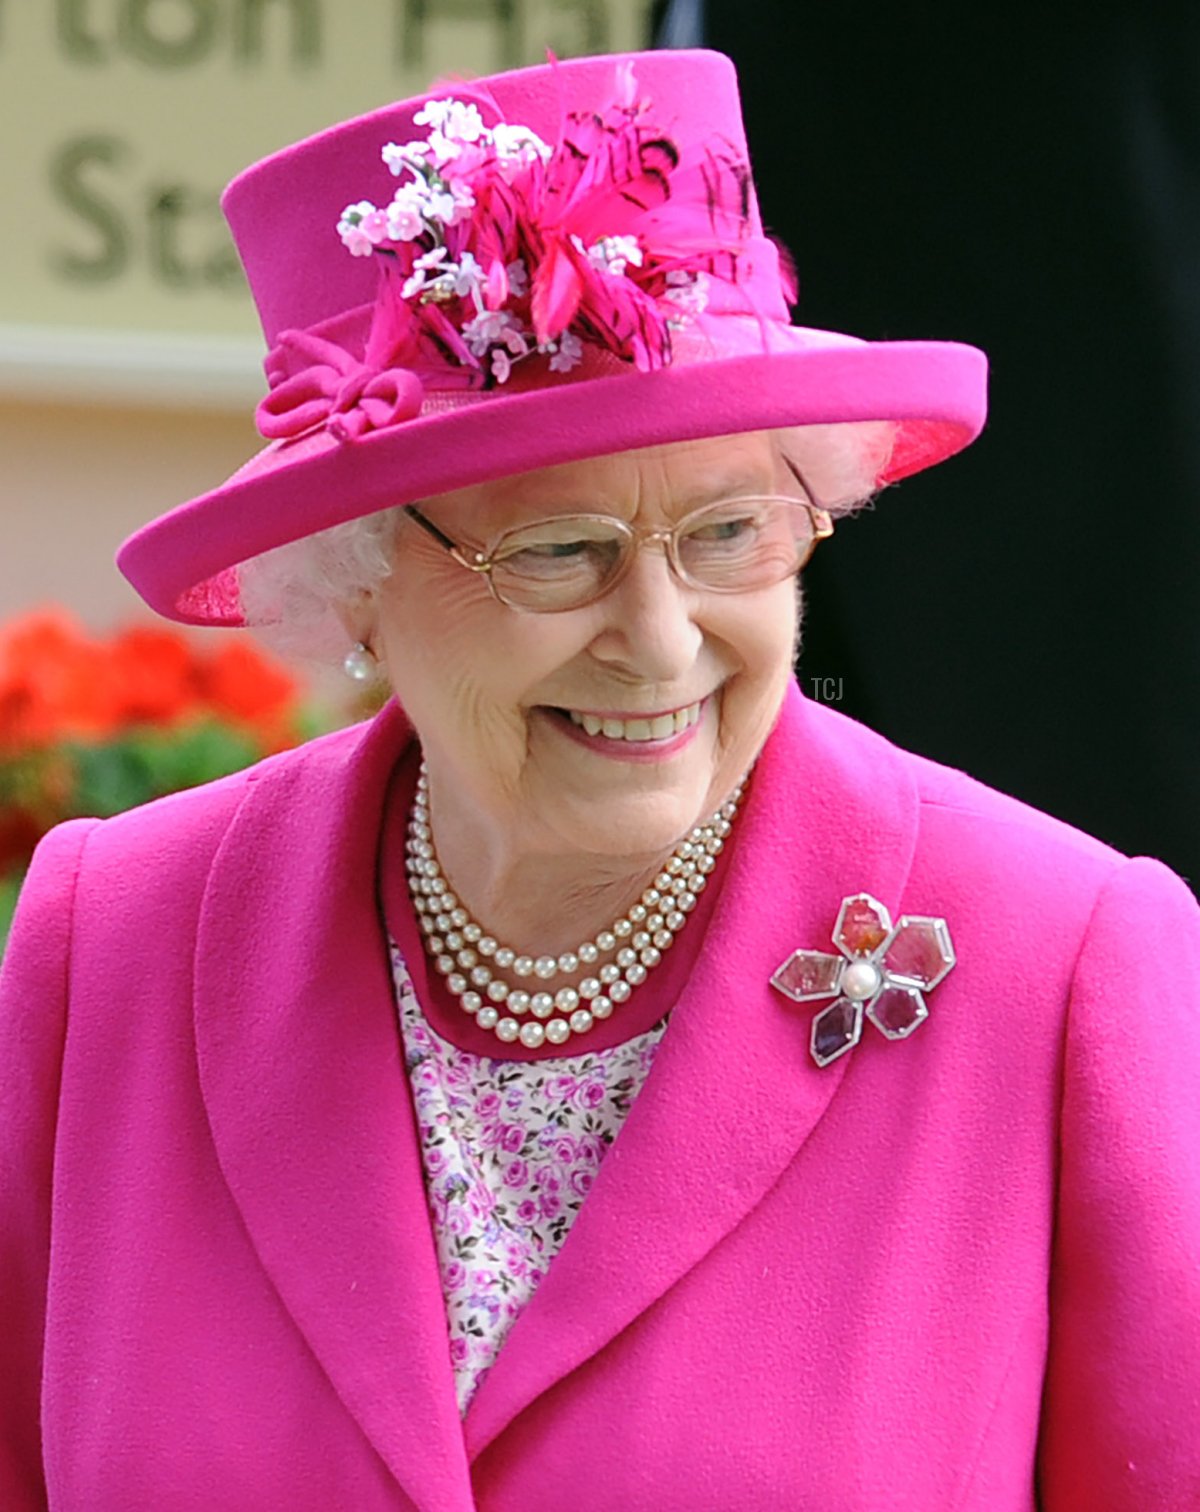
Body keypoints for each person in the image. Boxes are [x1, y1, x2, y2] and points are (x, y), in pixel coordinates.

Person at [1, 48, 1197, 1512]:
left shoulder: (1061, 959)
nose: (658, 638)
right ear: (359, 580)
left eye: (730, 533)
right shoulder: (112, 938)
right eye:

PROBLEM STATEMENT:
Write the material above out again exactly. Omit every image.

SOLUTION FOR THIS EXERCISE:
Body keypoints for each person in the image. Boxes are [x1, y1, x2, y2] and points are (x, y), in pixel coordinates.

Person at [1, 48, 1197, 1512]:
left shoulder: (1061, 959)
nose: (658, 638)
right ear: (359, 580)
left eye: (730, 533)
right shoulder: (112, 938)
right eye:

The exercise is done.